Press Note No. 2; Dated: 15.03.2026
1. Background and Context
The Government has reviewed Para 3.1.1 of the Consolidated FDI Policy of 2020, dated 15.10.2020. This provision governs foreign direct investments originating from countries that share a land border with India.
2. Key Amendments to the FDI Policy
2.1 Prior Government Approval for Change in Beneficial Ownership
As per the amended policy, any subsequent change in beneficial ownership of an investment made by an entity from a land-bordering country will now require prior Government approval. This marks a significant tightening of oversight, ensuring that indirect shifts in control or ownership do not bypass the approval framework applicable to such investments.
2.2 Alignment of ‘Beneficial Ownership’ with PMLA, 2002
The definition of ‘beneficial ownership’ has been formally aligned with the definition as provided under the Prevention of Money Laundering Act (PMLA), 2002. This alignment brings consistency between foreign investment regulations and anti-money laundering frameworks.
3. Determination of Beneficial Ownership
3.1 Applicable Legal Framework
Beneficial ownership must be determined in accordance with the criteria specified under Rule 9(3) of the Prevention of Money Laundering (Maintenance of Records) Rules, 2005 (PML Rules, 2005).
3.2 Significance of Rule 9(3)
Rule 9(3) of the PML (Maintenance of Records) Rules, 2005 lays down the threshold-based criteria for identifying beneficial owners in the context of entities such as companies, partnerships, and trusts. By anchoring the FDI policy definition to this rule, the Government ensures a uniform and legally precise standard for identifying ultimate beneficial ownership across regulatory domains.
4. Implications of the Amendment
The amended policy has the following key implications:
- Investments from land-bordering countries are subject to enhanced scrutiny not just at the entry stage but also upon any downstream change in beneficial ownership.
- Entities holding such investments must monitor and report changes in beneficial ownership and seek prior approval before any such change takes effect.
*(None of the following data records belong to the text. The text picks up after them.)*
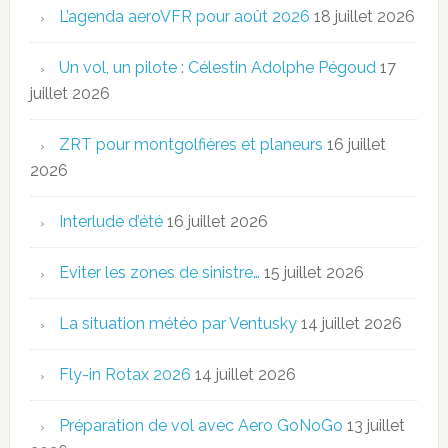
L’agenda aeroVFR pour août 2026
18 juillet 2026
Un vol, un pilote : Célestin Adolphe Pégoud
17
juillet 2026
ZRT pour montgolfières et planeurs
16 juillet
2026
Interlude d’été
16 juillet 2026
Eviter les zones de sinistre…
15 juillet 2026
La situation météo par Ventusky
14 juillet 2026
Fly-in Rotax 2026
14 juillet 2026
Préparation de vol avec Aero GoNoGo
13 juillet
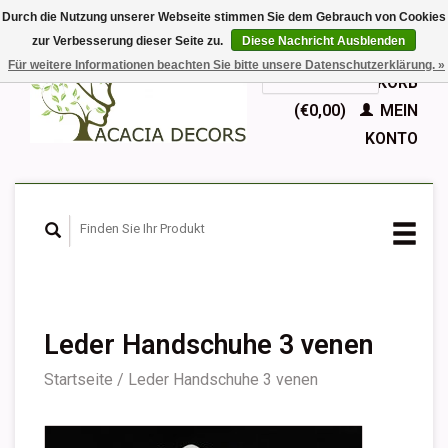
Durch die Nutzung unserer Webseite stimmen Sie dem Gebrauch von Cookies
zur Verbesserung dieser Seite zu.
Diese Nachricht Ausblenden
EUR
Für weitere Informationen beachten Sie bitte unsere Datenschutzerklärung. »
GBP
Deutsch
IHR WARENKORB
Nederlands
(€0,00)
MEIN
English
KONTO
Français
Español
Leder Handschuhe 3 venen
Startseite
/
Leder Handschuhe 3 venen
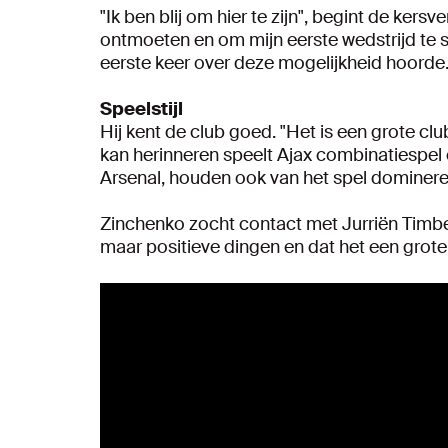
"Ik ben blij om hier te zijn", begint de kers
ontmoeten en om mijn eerste wedstrijd te spe
eerste keer over deze mogelijkheid hoorde. 
Speelstijl
Hij kent de club goed. "Het is een grote clu
kan herinneren speelt Ajax combinatiespel e
Arsenal, houden ook van het spel domineren 
Zinchenko zocht contact met Jurriën Timber 
maar positieve dingen en dat het een grote c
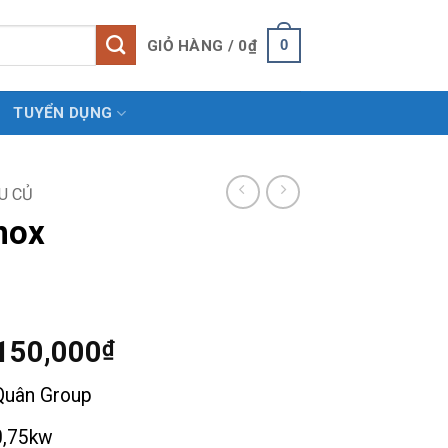
0
GIỎ HÀNG /
0
₫
TUYỂN DỤNG
U CỦ
nox
Khoảng
150,000
₫
giá:
Quân Group
từ
2,625,000₫
,75kw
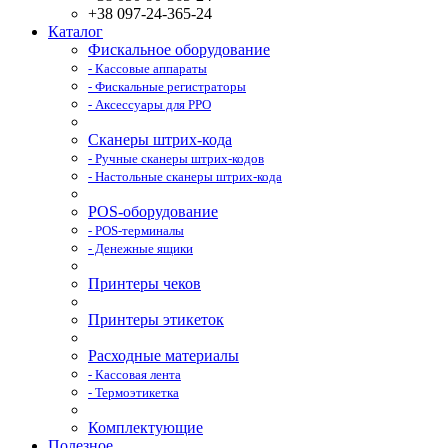
+38 097-24-365-24
Каталог
Фискальное оборудование
- Кассовые аппараты
- Фискальные регистраторы
- Аксессуары для РРО
Сканеры штрих-кода
- Ручные сканеры штрих-кодов
- Настольные сканеры штрих-кода
POS-оборудование
- POS-терминалы
- Денежные ящики
Принтеры чеков
Принтеры этикеток
Расходные материалы
- Кассовая лента
- Термоэтикетка
Комплектующие
Полезное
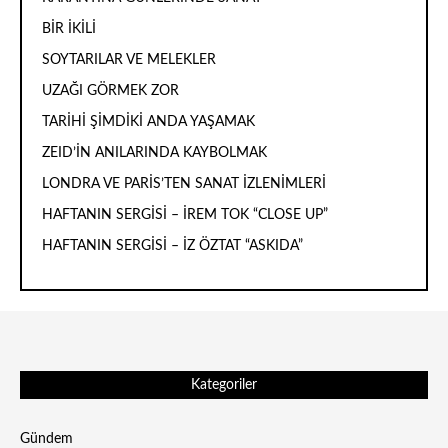
BİR İKİLİ
SOYTARILAR VE MELEKLER
UZAĞI GÖRMEK ZOR
TARİHİ ŞİMDİKİ ANDA YAŞAMAK
ZEID’İN ANILARINDA KAYBOLMAK
LONDRA VE PARİS’TEN SANAT İZLENİMLERİ
HAFTANIN SERGİSİ – İREM TOK “CLOSE UP”
HAFTANIN SERGİSİ – İZ ÖZTAT “ASKIDA”
Kategoriler
Gündem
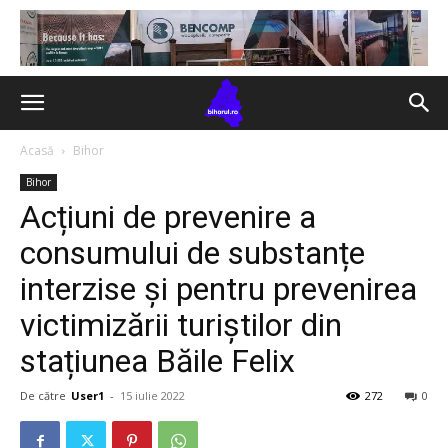
Acasă
Bihor
Bihor
Acțiuni de prevenire a
consumului de substanțe
interzise și pentru prevenirea
victimizării turiștilor din
stațiunea Băile Felix
De către
User1
-
15 iulie 2022
272
0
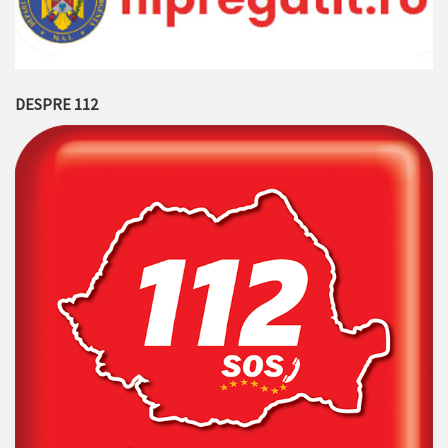
DESPRE 112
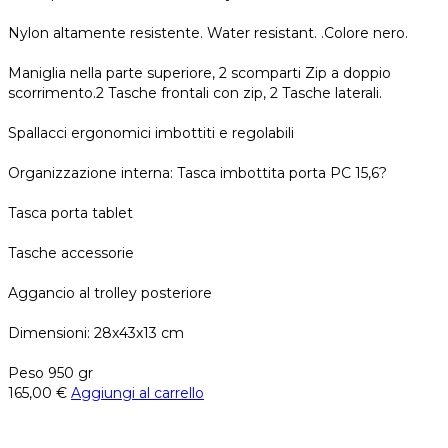
Nylon altamente resistente. Water resistant. .Colore nero.
Maniglia nella parte superiore, 2 scomparti Zip a doppio
scorrimento.2 Tasche frontali con zip, 2 Tasche laterali.
Spallacci ergonomici imbottiti e regolabili
Organizzazione interna: Tasca imbottita porta PC 15,6?
Tasca porta tablet
Tasche accessorie
Aggancio al trolley posteriore
Dimensioni: 28x43x13 cm
Peso 950 gr
165,00
€
Aggiungi al carrello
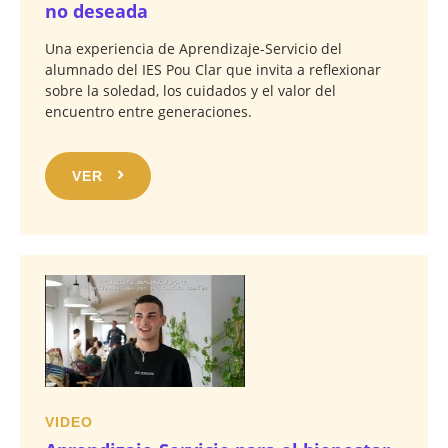
no deseada
Una experiencia de Aprendizaje-Servicio del
alumnado del IES Pou Clar que invita a reflexionar
sobre la soledad, los cuidados y el valor del
encuentro entre generaciones.
VER
VIDEO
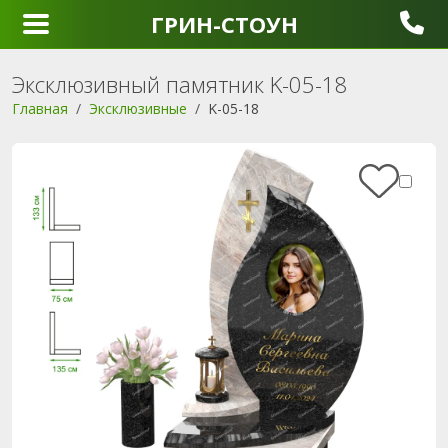
ГРИН-СТОУН
Эксклюзивный памятник K-05-18
Главная
Эксклюзивные
K-05-18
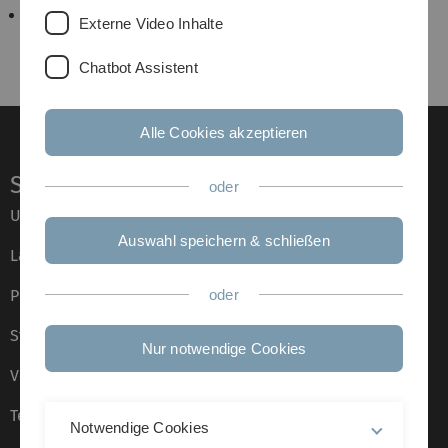
Seminar Dynamische Systeme: Modellierung,
Externe Video Inhalte
Analysis und Visualisierung
Chatbot Assistent
Alle Cookies akzeptieren
Service
oder
Universität von A–Z
Auswahl speichern & schließen
Lagepläne
Presse
oder
Stellenangebote
Nur notwendige Cookies
Veranstaltungskalender
Telefonverzeichnis
Notwendige Cookies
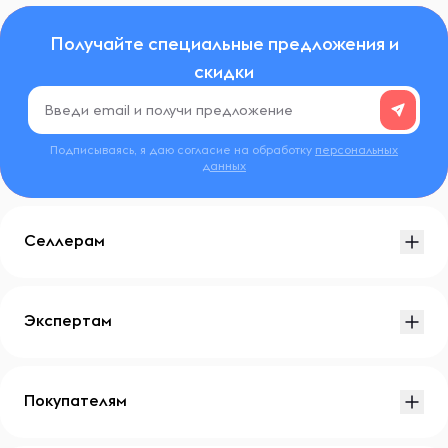
Получайте специальные предложения и
скидки
Подписываясь, я даю согласие на обработку
персональных
данных
Селлерам
Экспертам
Покупателям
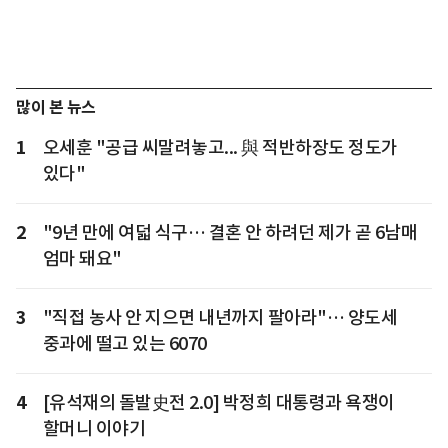
많이 본 뉴스
1
오세훈 "공급 씨말려놓고... 與 적반하장도 정도가
있다"
2
"9년 만에 여덟 식구… 결혼 안 하려던 제가 곧 6남매
엄마 돼요"
3
"직접 농사 안 지으면 내년까지 팔아라"… 양도세
중과에 떨고 있는 6070
4
[유석재의 돌발史전 2.0] 박정희 대통령과 욕쟁이
할머니 이야기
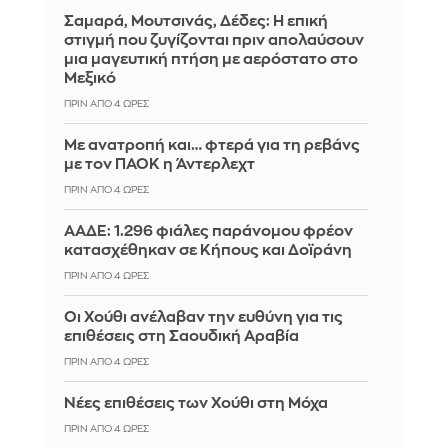
Σαμαρά, Μουτσινάς, Δέδες: Η επική
στιγμή που ζυγίζονται πριν απολαύσουν
μια μαγευτική πτήση με αερόστατο στο
Μεξικό
ΠΡΙΝ ΑΠΌ 4 ΏΡΕΣ
Με ανατροπή και… φτερά για τη ρεβάνς
με τον ΠΑΟΚ η Άντερλεχτ
ΠΡΙΝ ΑΠΌ 4 ΏΡΕΣ
ΑΑΔΕ: 1.296 φιάλες παράνομου φρέον
κατασχέθηκαν σε Κήπους και Δοϊράνη
ΠΡΙΝ ΑΠΌ 4 ΏΡΕΣ
Οι Χούθι ανέλαβαν την ευθύνη για τις
επιθέσεις στη Σαουδική Αραβία
ΠΡΙΝ ΑΠΌ 4 ΏΡΕΣ
Νέες επιθέσεις των Χούθι στη Μόχα
ΠΡΙΝ ΑΠΌ 4 ΏΡΕΣ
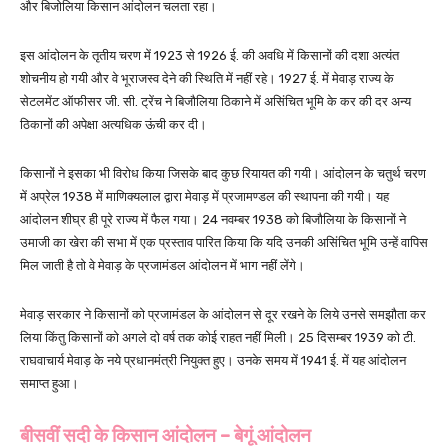
और बिजोलिया किसान आंदोलन चलता रहा।
इस आंदोलन के तृतीय चरण में 1923 से 1926 ई. की अवधि में किसानों की दशा अत्यंत
शोचनीय हो गयी और वे भूराजस्व देने की स्थिति में नहीं रहे। 1927 ई. में मेवाड़ राज्य के
सेटलमेंट ऑफीसर जी. सी. ट्रेंच ने बिजौलिया ठिकाने में असिंचित भूमि के कर की दर अन्य
ठिकानों की अपेक्षा अत्यधिक ऊंची कर दी।
किसानों ने इसका भी विरोध किया जिसके बाद कुछ रियायत की गयी। आंदोलन के चतुर्थ चरण
में अप्रेल 1938 में माणिक्यलाल द्वारा मेवाड़ में प्रजामण्डल की स्थापना की गयी। यह
आंदोलन शीघ्र ही पूरे राज्य में फैल गया। 24 नवम्बर 1938 को बिजौलिया के किसानों ने
उमाजी का खेरा की सभा में एक प्रस्ताव पारित किया कि यदि उनकी असिंचित भूमि उन्हें वापिस
मिल जाती है तो वे मेवाड़ के प्रजामंडल आंदोलन में भाग नहीं लेंगे।
मेवाड़ सरकार ने किसानों को प्रजामंडल के आंदोलन से दूर रखने के लिये उनसे समझौता कर
लिया किंतु किसानों को अगले दो वर्ष तक कोई राहत नहीं मिली। 25 दिसम्बर 1939 को टी.
राघवाचार्य मेवाड़ के नये प्रधानमंत्री नियुक्त हुए। उनके समय में 1941 ई. में यह आंदोलन
समाप्त हुआ।
बीसवीं सदी के किसान आंदोलन –
बेगूं आंदोलन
- The alignment with PMLA definitions reduces regulatory ambiguity and strengthens the anti-circumvention framework applicable to sensitive cross-border investments.
5. Effective Provision
The amendment applies to Para 3.1.1 of the Consolidated FDI Policy, 2020, dated 15.10.2020, and governs all investments from countries sharing a land border with India, including any structural or ownership changes post-investment.